DIRECTIONS FOR THIS TASK: Retype only the lines running from the beginning of the entries below to the line with "Hereinafter referred to as Construction.", both included. Do not include pictures.

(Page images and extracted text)
Content starts
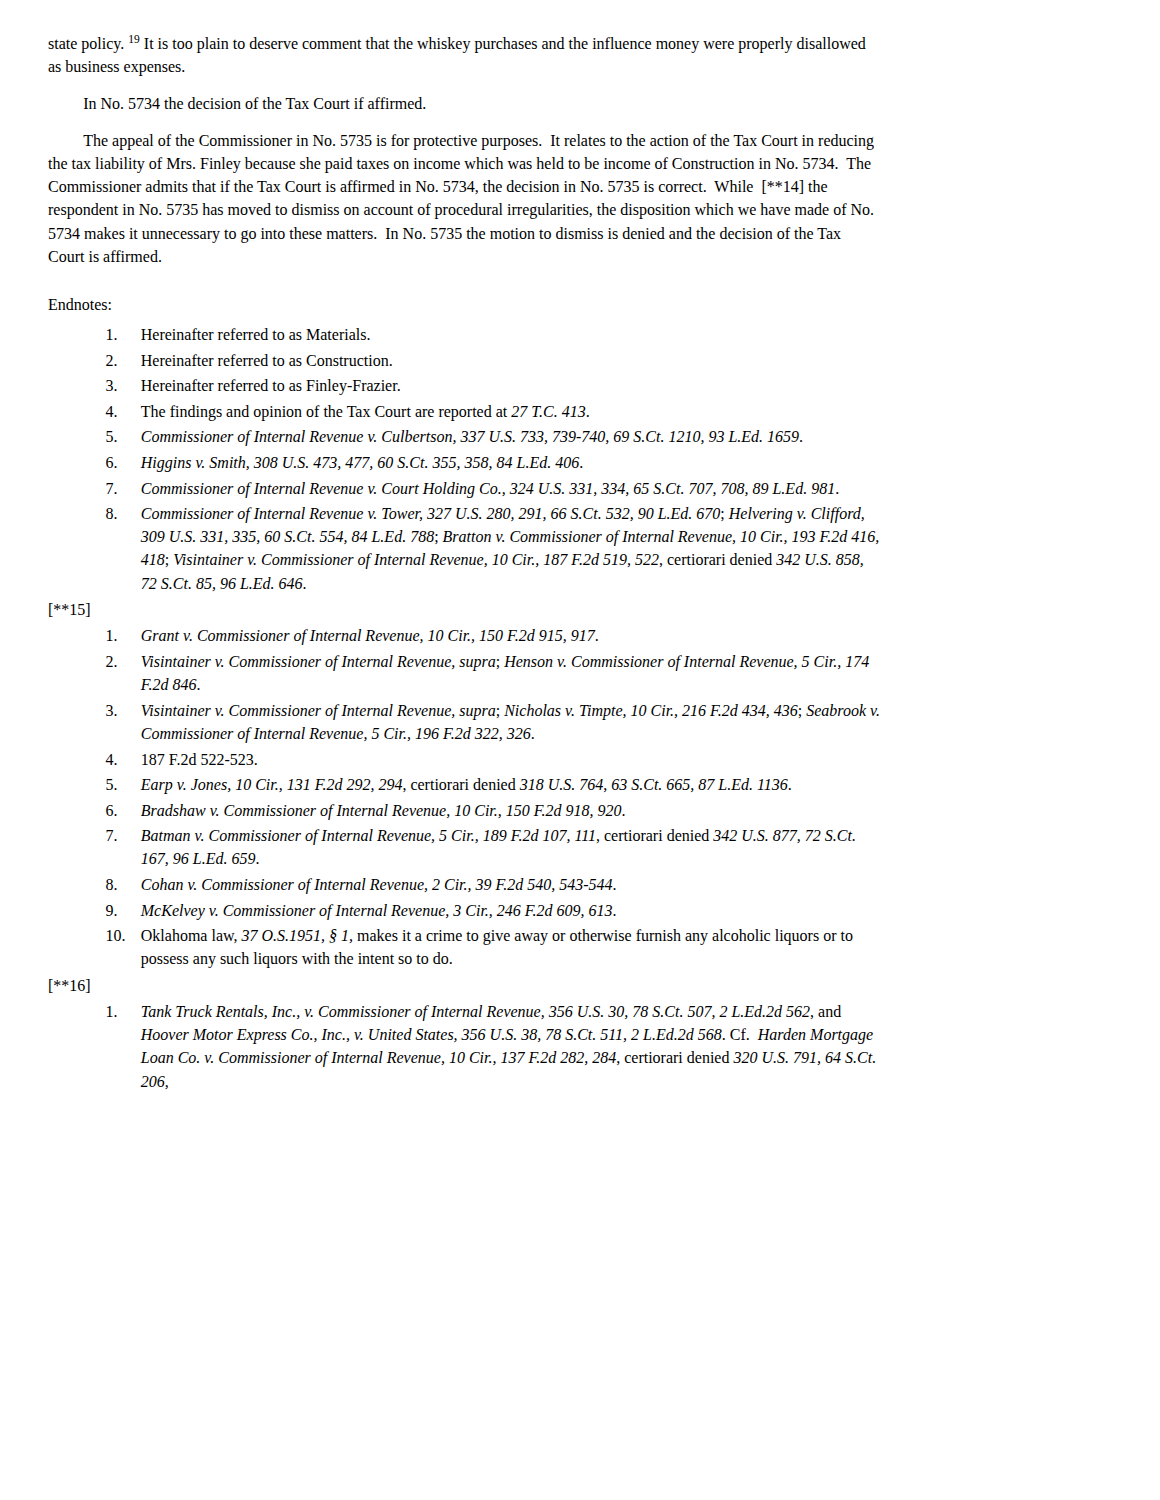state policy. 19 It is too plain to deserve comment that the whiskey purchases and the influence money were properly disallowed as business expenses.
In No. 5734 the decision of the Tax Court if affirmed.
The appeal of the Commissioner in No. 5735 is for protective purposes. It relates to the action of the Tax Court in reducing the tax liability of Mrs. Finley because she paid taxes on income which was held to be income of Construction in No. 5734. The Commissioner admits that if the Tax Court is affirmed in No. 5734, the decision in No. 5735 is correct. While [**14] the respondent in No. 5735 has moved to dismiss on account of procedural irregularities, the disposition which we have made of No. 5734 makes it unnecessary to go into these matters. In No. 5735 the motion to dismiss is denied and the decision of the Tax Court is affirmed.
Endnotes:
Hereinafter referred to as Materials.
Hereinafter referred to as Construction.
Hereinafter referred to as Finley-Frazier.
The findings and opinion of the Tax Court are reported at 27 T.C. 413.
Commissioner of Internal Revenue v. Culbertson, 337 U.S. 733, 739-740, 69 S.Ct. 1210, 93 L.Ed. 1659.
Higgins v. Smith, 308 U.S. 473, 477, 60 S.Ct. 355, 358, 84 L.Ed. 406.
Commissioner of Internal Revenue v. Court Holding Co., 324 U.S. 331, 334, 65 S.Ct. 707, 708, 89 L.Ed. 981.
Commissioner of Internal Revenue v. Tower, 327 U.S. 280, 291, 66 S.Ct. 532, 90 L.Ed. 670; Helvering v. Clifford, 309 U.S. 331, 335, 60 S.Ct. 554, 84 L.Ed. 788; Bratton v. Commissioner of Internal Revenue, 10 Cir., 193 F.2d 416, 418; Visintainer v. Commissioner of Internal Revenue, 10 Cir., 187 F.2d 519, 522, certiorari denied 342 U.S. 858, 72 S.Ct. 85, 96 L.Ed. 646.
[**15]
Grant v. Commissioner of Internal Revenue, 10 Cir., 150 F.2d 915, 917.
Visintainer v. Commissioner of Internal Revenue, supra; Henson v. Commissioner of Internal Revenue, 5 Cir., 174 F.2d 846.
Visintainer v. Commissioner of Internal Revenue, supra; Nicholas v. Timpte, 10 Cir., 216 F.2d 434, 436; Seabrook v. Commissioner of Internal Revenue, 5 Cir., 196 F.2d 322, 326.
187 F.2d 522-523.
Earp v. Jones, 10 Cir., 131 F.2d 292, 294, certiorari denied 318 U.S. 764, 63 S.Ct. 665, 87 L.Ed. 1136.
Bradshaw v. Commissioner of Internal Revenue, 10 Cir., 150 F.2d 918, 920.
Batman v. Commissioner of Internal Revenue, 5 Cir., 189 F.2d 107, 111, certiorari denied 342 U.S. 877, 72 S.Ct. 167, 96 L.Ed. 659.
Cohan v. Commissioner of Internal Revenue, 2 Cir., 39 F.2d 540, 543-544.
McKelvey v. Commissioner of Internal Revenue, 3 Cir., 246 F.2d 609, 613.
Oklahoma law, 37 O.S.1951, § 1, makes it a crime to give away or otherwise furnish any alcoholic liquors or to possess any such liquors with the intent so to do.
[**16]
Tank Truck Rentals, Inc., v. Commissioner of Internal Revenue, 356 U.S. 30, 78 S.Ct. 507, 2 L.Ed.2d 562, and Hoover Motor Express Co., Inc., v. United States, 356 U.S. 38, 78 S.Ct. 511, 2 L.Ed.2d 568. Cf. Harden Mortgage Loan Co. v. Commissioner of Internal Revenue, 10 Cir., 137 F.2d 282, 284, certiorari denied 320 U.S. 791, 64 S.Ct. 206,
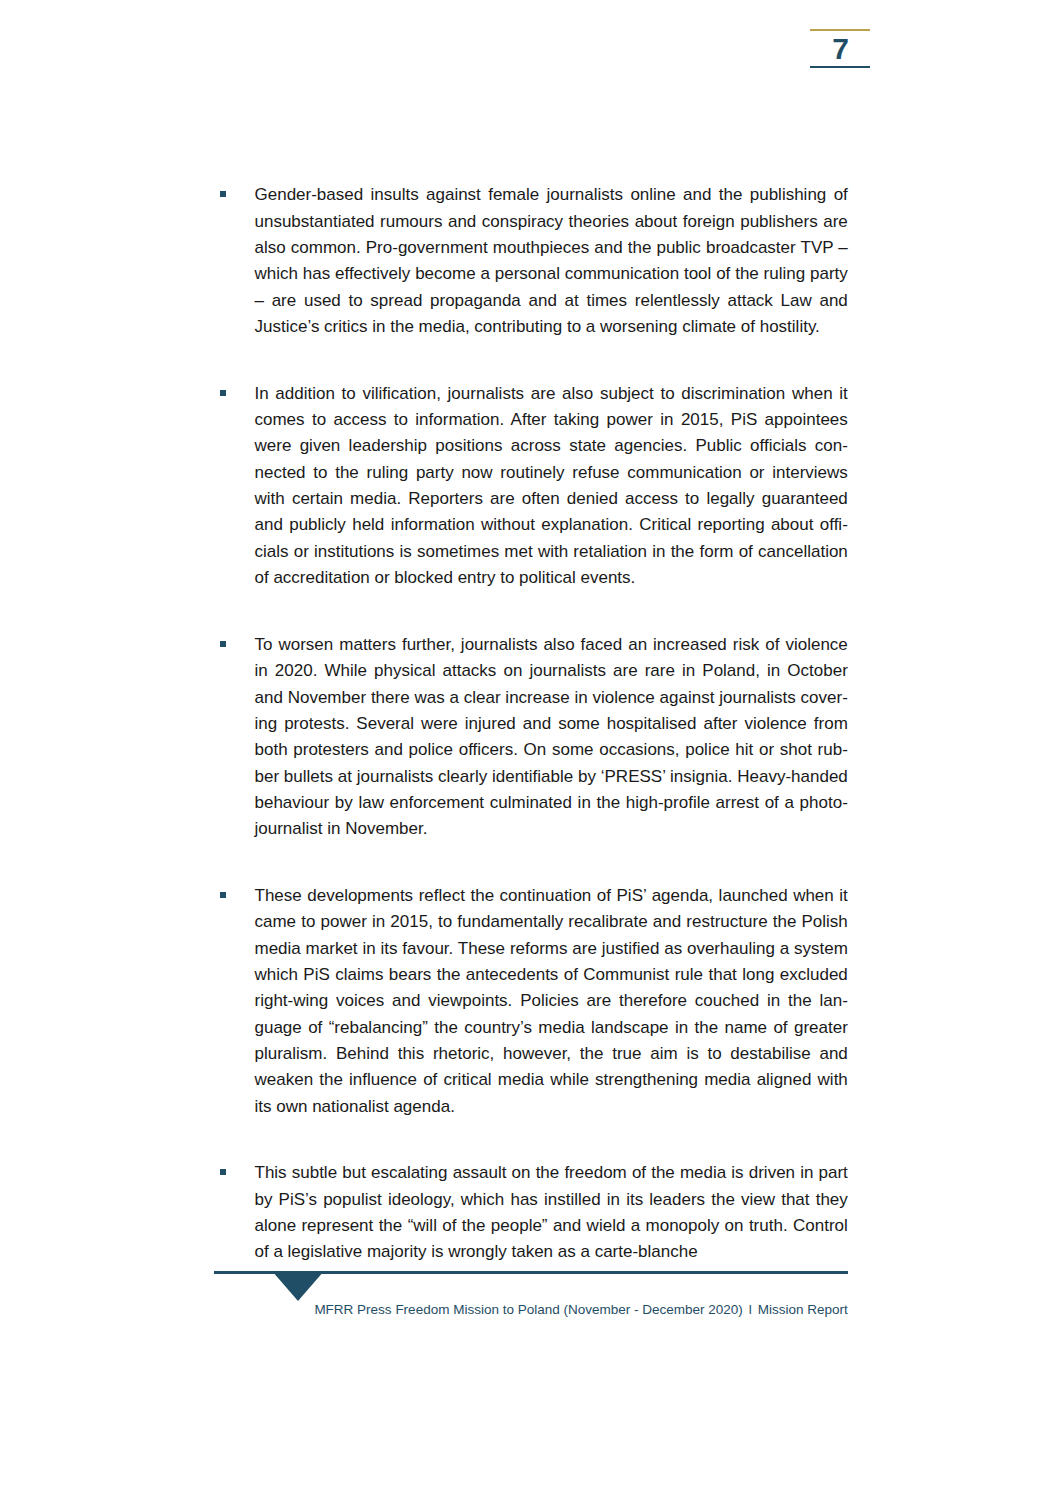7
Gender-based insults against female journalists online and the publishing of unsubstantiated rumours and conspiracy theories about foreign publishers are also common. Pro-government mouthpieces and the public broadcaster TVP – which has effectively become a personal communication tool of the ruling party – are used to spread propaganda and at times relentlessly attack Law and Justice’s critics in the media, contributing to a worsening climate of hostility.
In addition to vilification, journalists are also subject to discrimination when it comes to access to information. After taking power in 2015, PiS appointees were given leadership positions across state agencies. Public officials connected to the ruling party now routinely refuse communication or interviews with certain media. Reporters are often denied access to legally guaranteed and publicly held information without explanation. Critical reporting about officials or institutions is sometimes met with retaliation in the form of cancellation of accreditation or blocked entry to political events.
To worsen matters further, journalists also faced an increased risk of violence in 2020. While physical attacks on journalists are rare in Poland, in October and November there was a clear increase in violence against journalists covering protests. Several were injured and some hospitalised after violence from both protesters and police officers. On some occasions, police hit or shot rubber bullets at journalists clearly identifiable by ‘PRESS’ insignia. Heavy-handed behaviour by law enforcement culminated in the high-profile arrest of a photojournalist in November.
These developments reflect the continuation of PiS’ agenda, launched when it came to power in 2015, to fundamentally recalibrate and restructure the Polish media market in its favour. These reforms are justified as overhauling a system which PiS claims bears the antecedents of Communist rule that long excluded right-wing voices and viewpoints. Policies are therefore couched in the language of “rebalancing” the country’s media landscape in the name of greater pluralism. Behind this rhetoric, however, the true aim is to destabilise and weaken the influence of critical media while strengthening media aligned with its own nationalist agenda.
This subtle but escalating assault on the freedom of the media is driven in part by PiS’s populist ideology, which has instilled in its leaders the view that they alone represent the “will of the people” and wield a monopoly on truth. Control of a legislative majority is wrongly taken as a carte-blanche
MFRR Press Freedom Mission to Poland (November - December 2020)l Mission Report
Content ends
ANSWER:
state policy. 19 It is too plain to deserve comment that the whiskey purchases and the influence money were properly disallowed as business expenses.
In No. 5734 the decision of the Tax Court if affirmed.
The appeal of the Commissioner in No. 5735 is for protective purposes. It relates to the action of the Tax Court in reducing the tax liability of Mrs. Finley because she paid taxes on income which was held to be income of Construction in No. 5734. The Commissioner admits that if the Tax Court is affirmed in No. 5734, the decision in No. 5735 is correct. While [**14] the respondent in No. 5735 has moved to dismiss on account of procedural irregularities, the disposition which we have made of No. 5734 makes it unnecessary to go into these matters. In No. 5735 the motion to dismiss is denied and the decision of the Tax Court is affirmed.
Endnotes:
Hereinafter referred to as Materials.
Hereinafter referred to as Construction.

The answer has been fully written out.